SCIENCES
Folio Poche
Parution le
Le mathématicien et docteur en philosophie des sciences a faite sienne cette citation de Michel Serres, qu’il met en exergue de son ouvrage paru en 2023 chez Gallimard, réédité en ce début d’année chez Folio Poche. « L’invention naît, parfois, du mélange des genres, des courts-circuits ». Ce penseur de notre temps, jamais avare de bons mots pour vulgariser les sciences, pratique l’art (fécond, à l’en croire) de la digression.
Étienne Klein suscite l’ubiquité des idées (« [t]oujours sur deux ou trois plans »), à l’image de l’esprit en perpétuel mouvement de Michel Serres à qui il consacre d’ailleurs un chapitre, bel hommage au philosophe et à « son ardeur presque folle à toujours penser ». Dans ces savoureux Courts-circuits, Étienne Klein met à l’honneur quelques-uns de ses pairs, scientifiques certes d’une intelligence souvent supérieure, mais qui ont su emprunter des chemins de traverse. Il apprécie en particulier ceux (et celles !) pour qui « penser et agir sont une seule et même chose ». L’occasion d’avoir une pensée pour son frère Pascal disparu, expert ès mécanique, et de rappeler, sans mauvais jeu de mots, que les filières techniques ne sont pas des voies de garage…

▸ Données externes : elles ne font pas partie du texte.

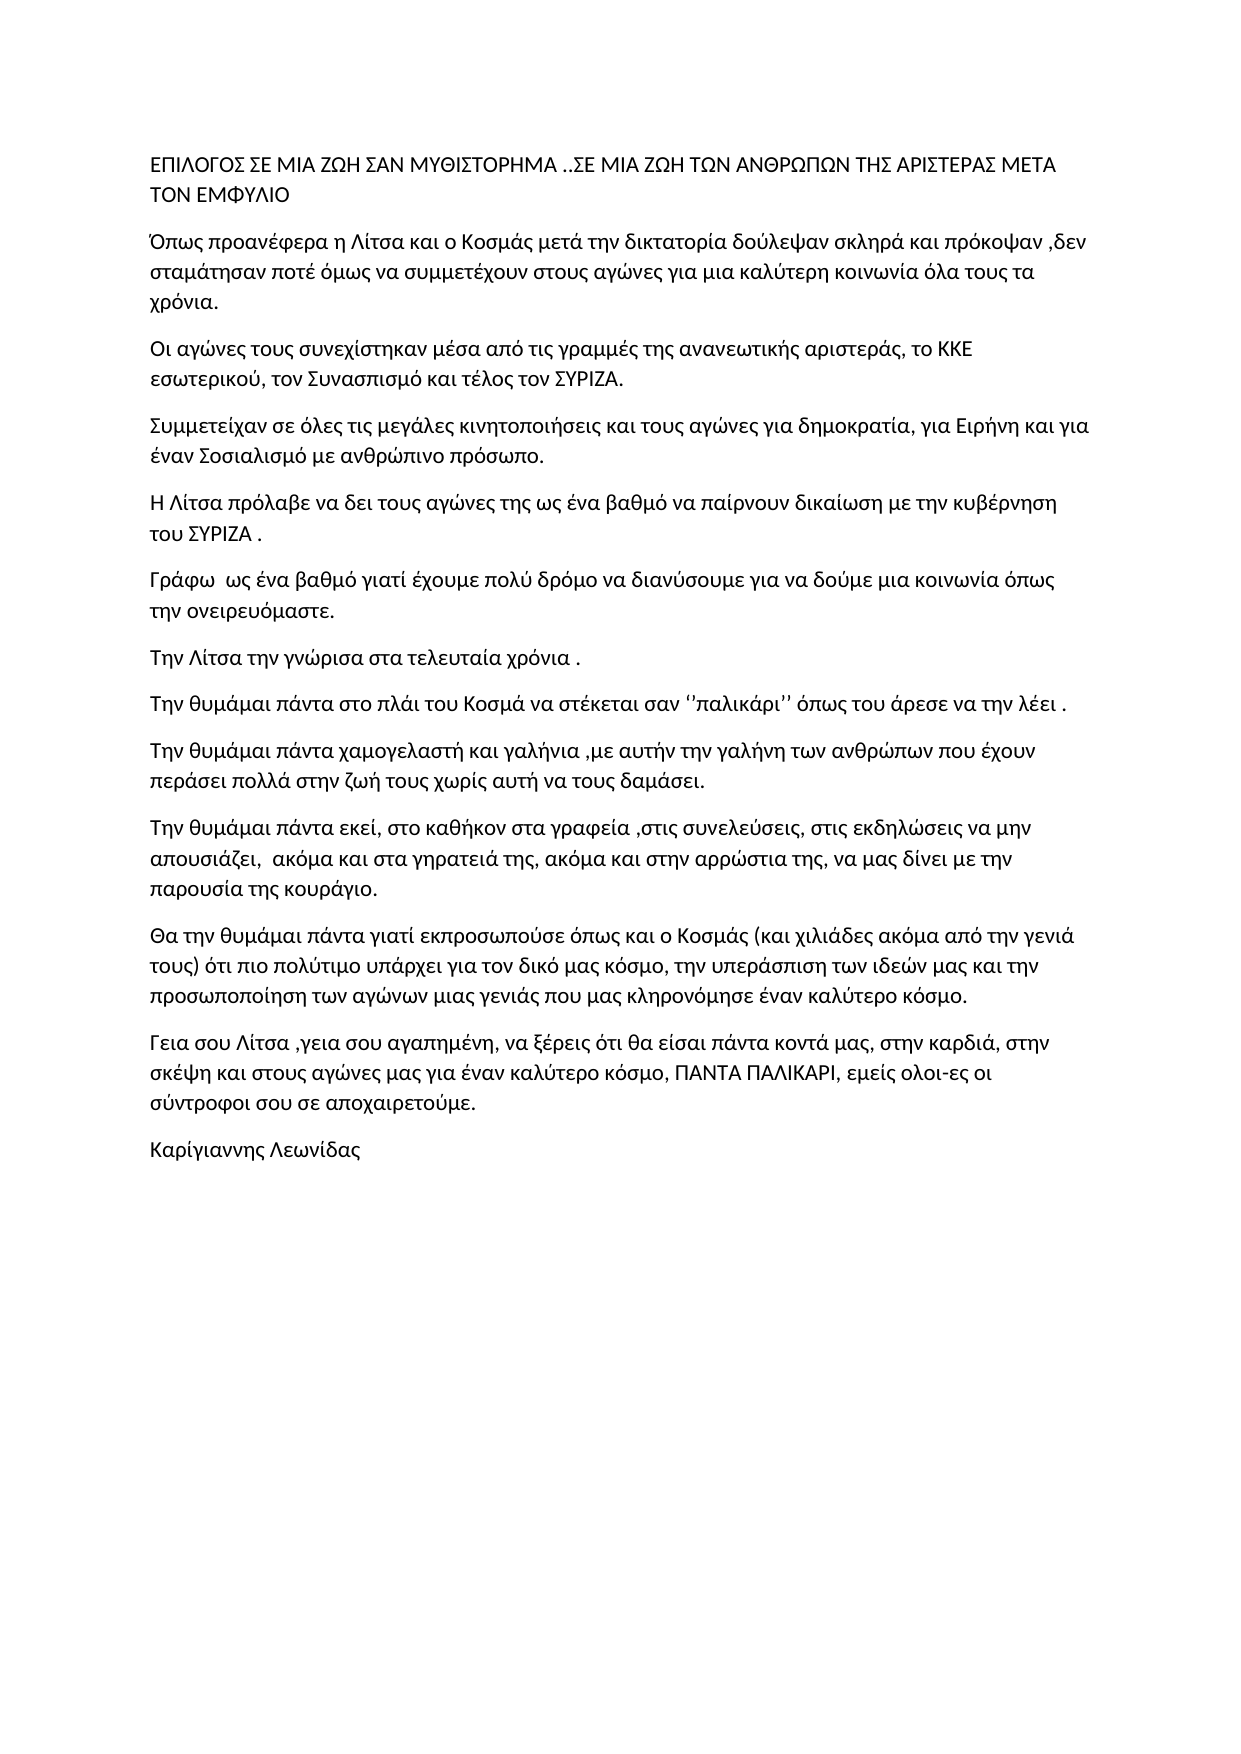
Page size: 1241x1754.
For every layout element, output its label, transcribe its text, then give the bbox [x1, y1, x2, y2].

text Την θυμάμαι πάντα στο πλάι του Κοσμά να στέκεται σαν ‘’παλικάρι’’ όπως του άρεσε να την λέει . [150, 689, 1090, 718]
text Καρίγιαννης Λεωνίδας [150, 1135, 1090, 1163]
text Την θυμάμαι πάντα εκεί, στο καθήκον στα γραφεία ,στις συνελεύσεις, στις εκδηλώσεις να μην απουσιάζει, ακόμα και στα γηρατειά της, ακόμα και στην αρρώστια της, να μας δίνει με την παρουσία της κουράγιο. [150, 813, 1090, 902]
text Όπως προανέφερα η Λίτσα και ο Κοσμάς μετά την δικτατορία δούλεψαν σκληρά και πρόκοψαν ,δεν σταμάτησαν ποτέ όμως να συμμετέχουν στους αγώνες για μια καλύτερη κοινωνία όλα τους τα χρόνια. [150, 227, 1090, 316]
text Την θυμάμαι πάντα χαμογελαστή και γαλήνια ,με αυτήν την γαλήνη των ανθρώπων που έχουν περάσει πολλά στην ζωή τους χωρίς αυτή να τους δαμάσει. [150, 736, 1090, 795]
text Γεια σου Λίτσα ,γεια σου αγαπημένη, να ξέρεις ότι θα είσαι πάντα κοντά μας, στην καρδιά, στην σκέψη και στους αγώνες μας για έναν καλύτερο κόσμο, ΠΑΝΤΑ ΠΑΛΙΚΑΡΙ, εμείς ολοι-ες οι σύντροφοι σου σε αποχαιρετούμε. [150, 1028, 1090, 1117]
text Συμμετείχαν σε όλες τις μεγάλες κινητοποιήσεις και τους αγώνες για δημοκρατία, για Ειρήνη και για έναν Σοσιαλισμό με ανθρώπινο πρόσωπο. [150, 411, 1090, 470]
text Θα την θυμάμαι πάντα γιατί εκπροσωπούσε όπως και ο Κοσμάς (και χιλιάδες ακόμα από την γενιά τους) ότι πιο πολύτιμο υπάρχει για τον δικό μας κόσμο, την υπεράσπιση των ιδεών μας και την προσωποποίηση των αγώνων μιας γενιάς που μας κληρονόμησε έναν καλύτερο κόσμο. [150, 921, 1090, 1009]
text ΕΠΙΛΟΓΟΣ ΣΕ ΜΙΑ ΖΩΗ ΣΑΝ ΜΥΘΙΣΤΟΡΗΜΑ ..ΣΕ ΜΙΑ ΖΩΗ ΤΩΝ ΑΝΘΡΩΠΩΝ ΤΗΣ ΑΡΙΣΤΕΡΑΣ ΜΕΤΑ ΤΟΝ ΕΜΦΥΛΙΟ [150, 150, 1090, 208]
text Οι αγώνες τους συνεχίστηκαν μέσα από τις γραμμές της ανανεωτικής αριστεράς, το ΚΚΕ εσωτερικού, τον Συνασπισμό και τέλος τον ΣΥΡΙΖΑ. [150, 334, 1090, 393]
text Γράφω ως ένα βαθμό γιατί έχουμε πολύ δρόμο να διανύσουμε για να δούμε μια κοινωνία όπως την ονειρευόμαστε. [150, 566, 1090, 624]
text Η Λίτσα πρόλαβε να δει τους αγώνες της ως ένα βαθμό να παίρνουν δικαίωση με την κυβέρνηση του ΣΥΡΙΖΑ . [150, 488, 1090, 547]
text Την Λίτσα την γνώρισα στα τελευταία χρόνια . [150, 643, 1090, 671]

Ce court ouvrage convoque plusieurs chercheurs de génie, dont l’incontournable Albert Einstein, qu’Étienne Klein se plait notamment à mettre en parallèle avec… les Rolling Stones. Car loin de produire un ouvrage pour initiés, l’auteur tente d’élargir l’horizon de ses lecteurs, en nous contant notamment le destin d’un mathématicien et philosophe qui fut aussi grand Résistant. Courts-circuits traite de la diffusion des savoirs, mais aussi des erreurs, sans oublier quelques canulars orchestrés par certains scientifiques eux-mêmes. Il faut dire que dans nos sociétés hyperconnectées, à l’heure de l’info en continu, distinguer le vrai du faux peut être une gageure et Étienne Klein se méfie de « cette nouvelle forme d’ivrognerie qu’est la communauté numérisée ». Si parfois il touche à des sujets quelque peu ardus (à l’image de la physique quantique ou de la relativité générale), le physicien rend compte de la manière parfois atypique de raisonner de certains scientifiques et intellectuels. Il n’oublie pas non plus que l’on peut rencontrer la philosophie partout, même au détour d’une interview de Keith Richards… Étienne Klein décloisonne, compare destinée et hasard et d’autre concepts. Une belle manière, pour paraphraser l’auteur, d’éviter l’hémiplégie des savoirs.